Hill holder is part of the brake.  Brake peddle is on the right.  Clutch peddle on the left.  They are not supposed to be connected.  Perhaps something is bent up inside of the clutch disc area of the transmission.

This comment doesnt explain anything but the obvious. The clutch pedal is on the left, and the brake is on the right. The hill holder is part of the brake, of course.

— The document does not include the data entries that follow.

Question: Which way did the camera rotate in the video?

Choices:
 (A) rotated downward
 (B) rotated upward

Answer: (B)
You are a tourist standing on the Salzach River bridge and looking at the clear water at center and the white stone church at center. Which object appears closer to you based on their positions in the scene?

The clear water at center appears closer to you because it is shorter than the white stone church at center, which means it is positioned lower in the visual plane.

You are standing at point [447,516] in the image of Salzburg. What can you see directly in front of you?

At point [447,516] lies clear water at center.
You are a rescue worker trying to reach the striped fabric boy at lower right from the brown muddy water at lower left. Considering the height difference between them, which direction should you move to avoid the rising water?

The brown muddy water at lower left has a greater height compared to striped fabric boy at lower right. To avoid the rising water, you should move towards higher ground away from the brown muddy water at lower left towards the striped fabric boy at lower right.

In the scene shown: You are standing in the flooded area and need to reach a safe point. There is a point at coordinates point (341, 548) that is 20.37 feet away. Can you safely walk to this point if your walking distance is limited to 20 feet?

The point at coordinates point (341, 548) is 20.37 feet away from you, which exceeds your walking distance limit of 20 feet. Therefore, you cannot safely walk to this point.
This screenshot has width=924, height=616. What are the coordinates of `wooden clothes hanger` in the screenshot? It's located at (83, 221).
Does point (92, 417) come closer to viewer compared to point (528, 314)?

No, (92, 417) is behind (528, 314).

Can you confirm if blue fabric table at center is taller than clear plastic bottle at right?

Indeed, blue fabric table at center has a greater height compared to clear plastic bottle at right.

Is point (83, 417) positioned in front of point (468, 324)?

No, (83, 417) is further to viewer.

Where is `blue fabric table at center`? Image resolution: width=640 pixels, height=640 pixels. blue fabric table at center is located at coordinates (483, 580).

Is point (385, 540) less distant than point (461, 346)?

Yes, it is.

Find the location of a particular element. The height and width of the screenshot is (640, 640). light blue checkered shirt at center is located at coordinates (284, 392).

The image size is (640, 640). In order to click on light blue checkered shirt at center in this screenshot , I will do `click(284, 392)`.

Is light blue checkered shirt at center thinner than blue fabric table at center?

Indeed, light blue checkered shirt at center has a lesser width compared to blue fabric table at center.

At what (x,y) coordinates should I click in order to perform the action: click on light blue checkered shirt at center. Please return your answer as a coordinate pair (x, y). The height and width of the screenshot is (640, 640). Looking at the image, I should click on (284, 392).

It ties into the rear brake channel bridging the dual diagonal channels thru a valve ACTUATED BY THE CLUTCH CABLE.

 

the spring on the hill holder serves as a retrun spring for the clutch pedal.

 

Proper adjustment, presuming you are installing both cables or they are both backed off, is to adjust the clutch cable itself for actuation and free play, and then adjust the hill holder cable first to take the slack out of the clutch fork freeplay, and then final adjustment for the rear brake grab.

 

The way the hill holder works is when applying the brake with the clutch depressed, the hill holder locks pressure to the rear brake (a hard as the brake was applied) while the clutch is depressed, even if you let off the brake. This holds until the clutch is released, such as when you are starting off. This is designed so that once you stop on a hill, you can let go of the brake and stay on the clutch pedal so you don't have to do a little foot dance or stall the car if it rolls backwards.

 

If the brakes stick after reversing, the hill holder is too tight.